When a party requests information that is irrelevant, that type of request considered a “fishing expedition” and can be objected as such. When a party goes on a “fishing expedition”, they are likely seeking additional information outside of the scope of discovery for potential new parties and new claims, or they just do not have a particularly strong case, and they are fishing for anything they can catch.
- If the request seeks information that has already disclosed, then it is considered to be duplicative. It is key for an attorney to keep an eye out for these types of requests. They are time-consuming, and costly. Objecting to this type of request does not hurt anyone involved. Simply object to the information as duplicative and provide the type of information that was sent previously and in what format.
Get it Yourself!
If the request seeks information that can be obtained in some reasonable manner, an objection should be made. This type of request amounts to having the other party do their due diligence for them. It is unnecessary to request another party to provide you information that is reasonably and easily obtainable for yourself. It is a common sense objection.
Be Sure of the Time and Place
Every request for discovery will have a time and place provided to the responding party to advise when and where the discovery should be sent. If the time and place provided is unreasonable or burdensome, then request that it be changed. This must be done in writing, prior to the deadline for returning the requested discovery documents and items.

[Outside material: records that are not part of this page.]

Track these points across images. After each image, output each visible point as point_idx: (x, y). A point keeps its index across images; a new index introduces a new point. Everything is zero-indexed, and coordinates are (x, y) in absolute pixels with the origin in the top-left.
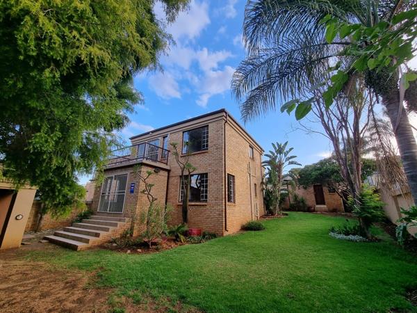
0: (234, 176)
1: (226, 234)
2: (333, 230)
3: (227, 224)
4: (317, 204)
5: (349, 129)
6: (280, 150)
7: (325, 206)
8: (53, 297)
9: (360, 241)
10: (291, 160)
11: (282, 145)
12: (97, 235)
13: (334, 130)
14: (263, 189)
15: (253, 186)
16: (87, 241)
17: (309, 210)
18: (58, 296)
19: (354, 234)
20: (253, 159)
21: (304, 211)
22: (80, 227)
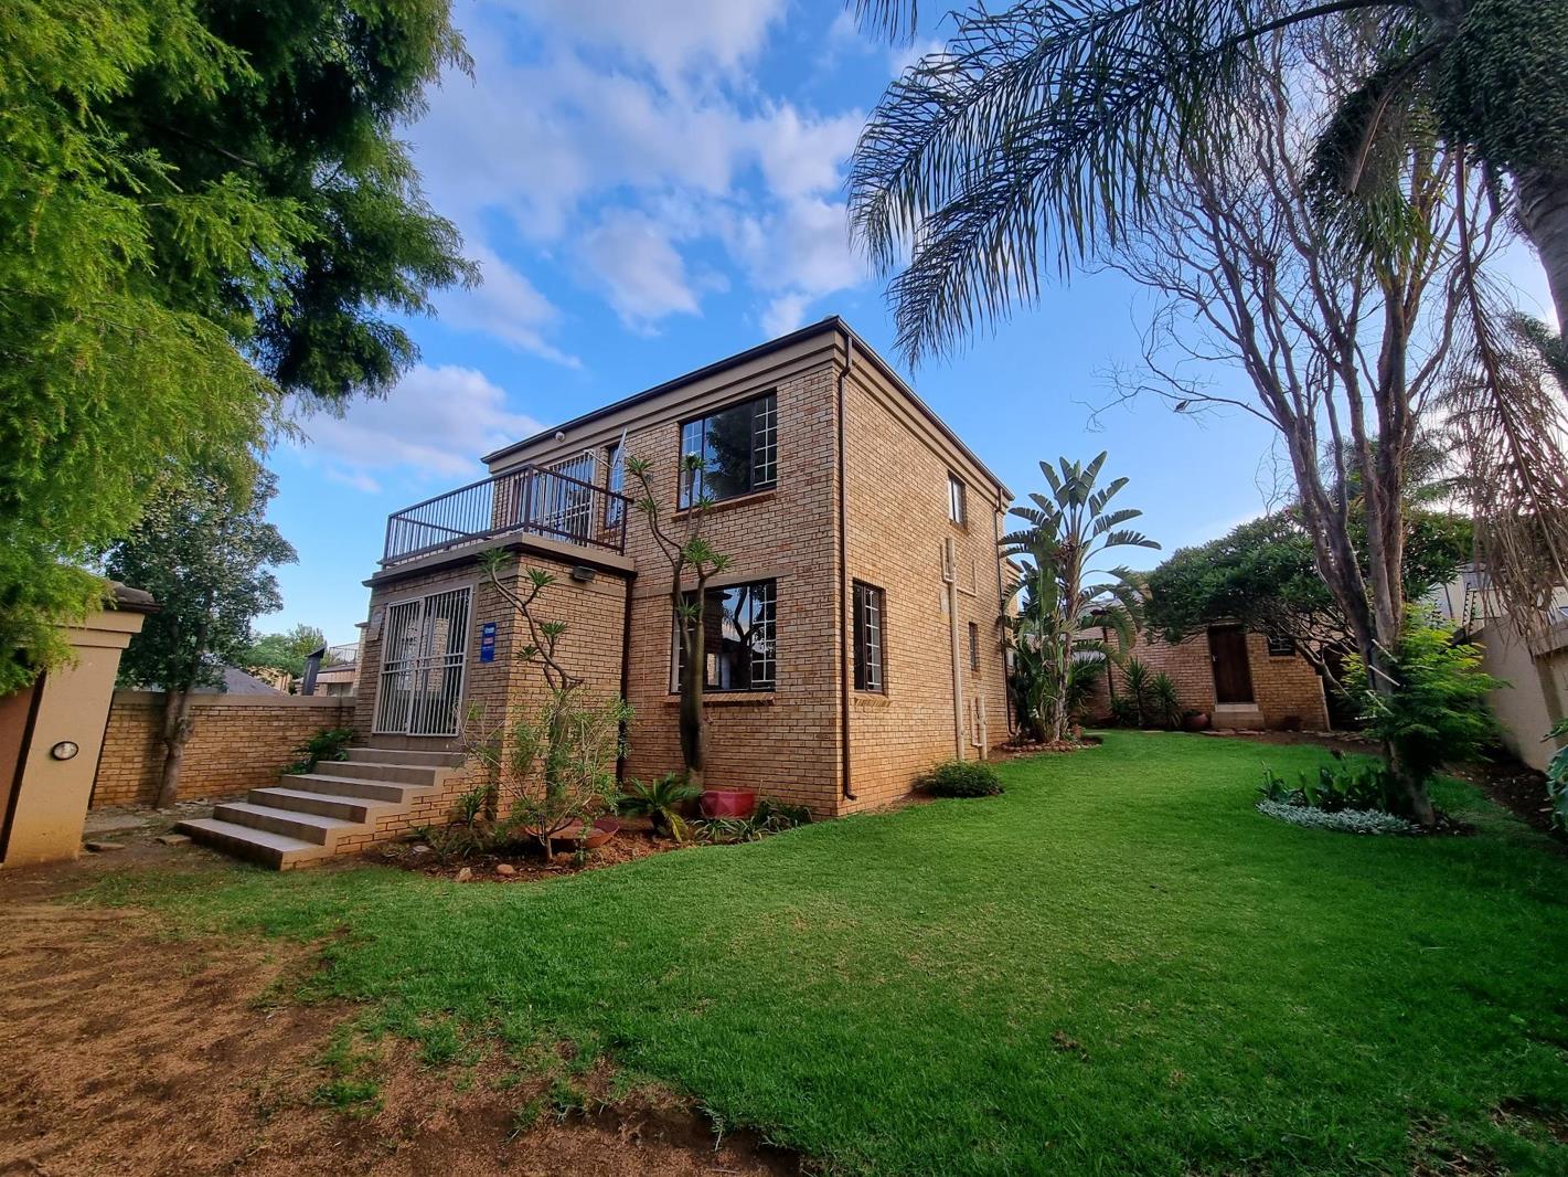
0: (880, 591)
1: (846, 808)
2: (1274, 792)
3: (853, 772)
4: (1222, 699)
5: (1360, 376)
6: (1073, 489)
7: (1254, 708)
8: (127, 1036)
9: (1386, 832)
10: (1116, 529)
11: (1083, 468)
12: (357, 815)
13: (1294, 388)
14: (1004, 646)
15: (961, 634)
16: (317, 836)
17: (1190, 722)
18: (145, 1032)
19: (1362, 806)
20: (964, 526)
21: (1168, 727)
22: (305, 786)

Overall, it is important to pay close attention to each and every discovery request. There are procedures in place that require the responding to party to comply with the requests, but there are safeguards from unreasonable requests. It is important for an attorney to be keenly aware of what is being requested, why it is being requested, and how it is being requested, in order to fully comply with the discovery rules in Texas and provide the absolute best legal aide to their clients. It is important to keep the scope of discovery in mind while going through a discovery request. Is the request going to be costly? Too costly? If you find yourself asking what a question means, then you may want to think about an objection for it being vague, overly broad, or unduly burdensome.